What is expected. Set down the full listing exactly as given. Any pictures are to be left out.

Stored data.

***

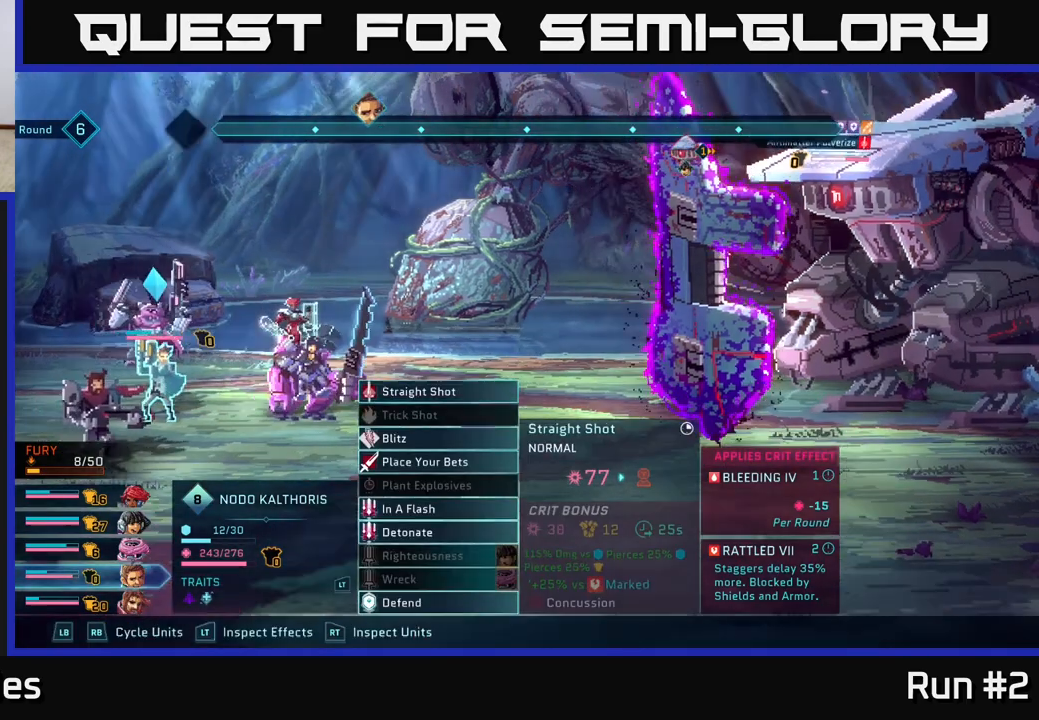
{"buttons": [], "left_stick": "center", "right_stick": "center", "events": []}
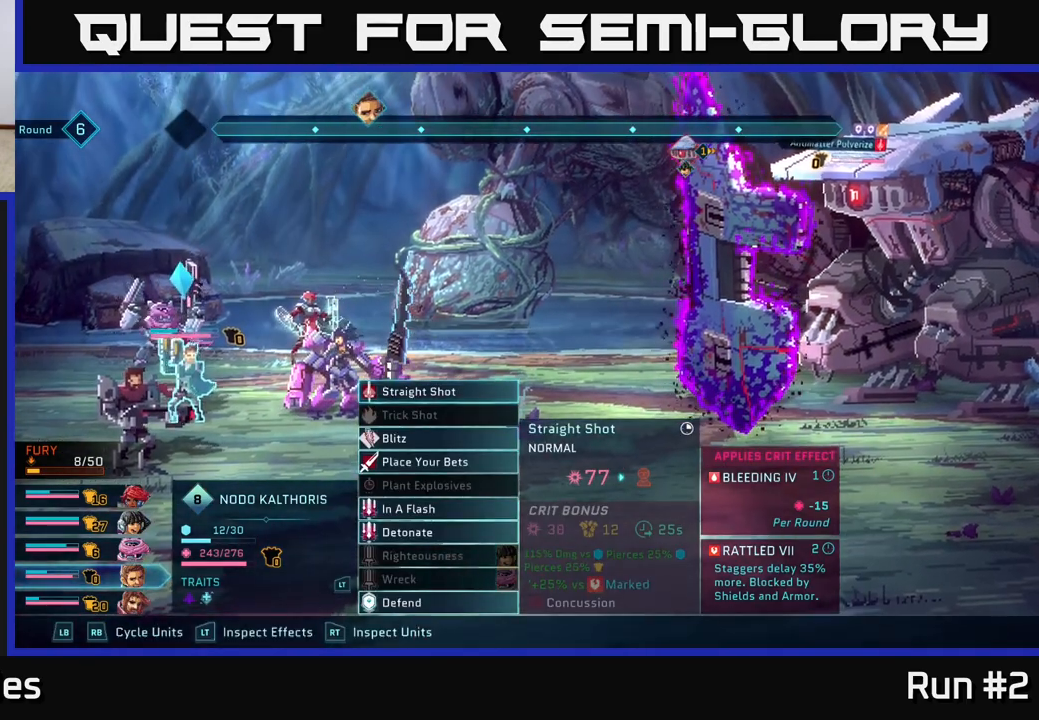
{"buttons": [], "left_stick": "center", "right_stick": "center", "events": [[117, "R1", "down"], [283, "R1", "up"]]}
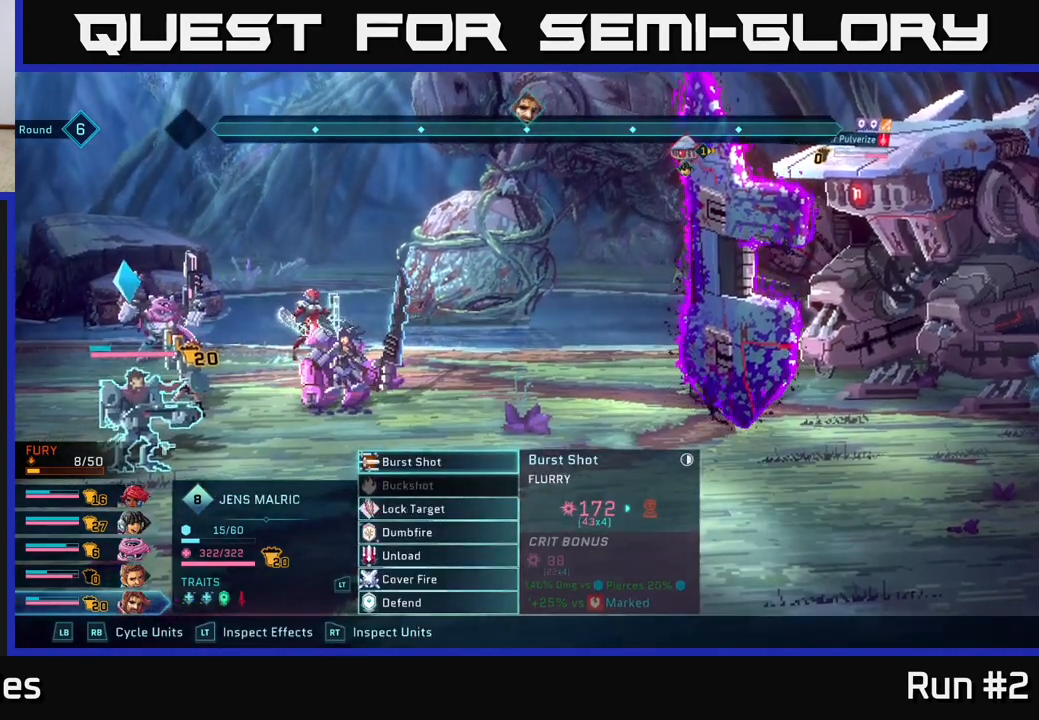
{"buttons": [], "left_stick": "center", "right_stick": "center", "events": [[100, "R1", "down"], [283, "R1", "up"]]}
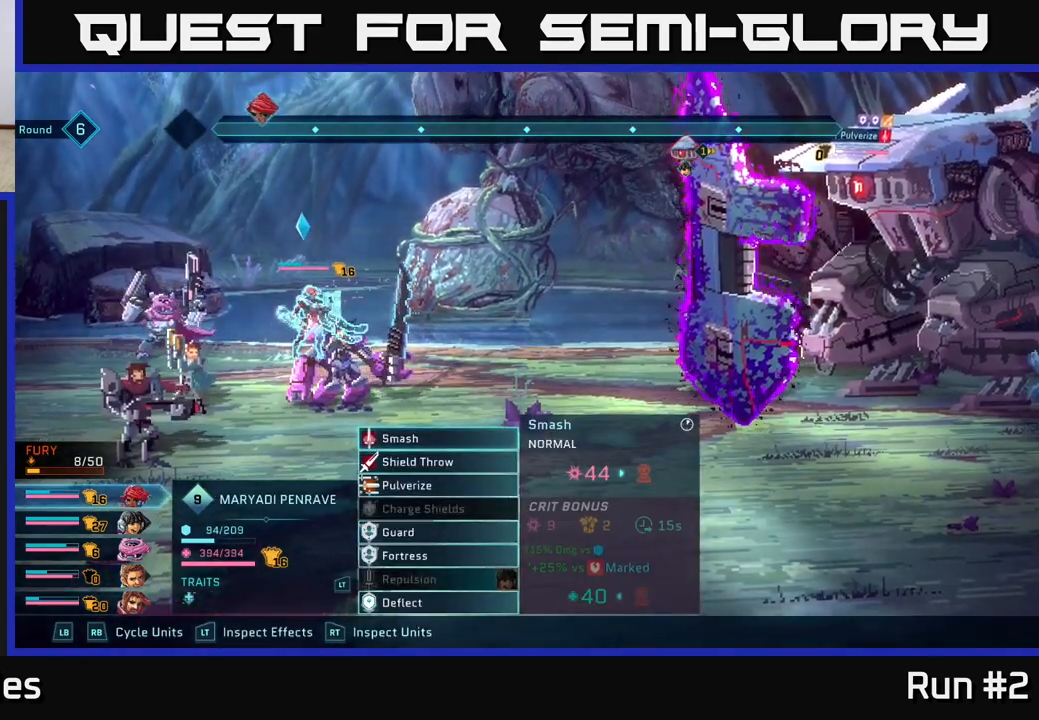
{"buttons": [], "left_stick": "down", "right_stick": "center", "events": [[433, "left_stick", "down"]]}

***

Output of the exercise.
{"buttons": [], "left_stick": "center", "right_stick": "center", "events": []}
{"buttons": [], "left_stick": "center", "right_stick": "center", "events": [[117, "R1", "down"], [283, "R1", "up"]]}
{"buttons": [], "left_stick": "center", "right_stick": "center", "events": [[100, "R1", "down"], [283, "R1", "up"]]}
{"buttons": [], "left_stick": "down", "right_stick": "center", "events": [[433, "left_stick", "down"]]}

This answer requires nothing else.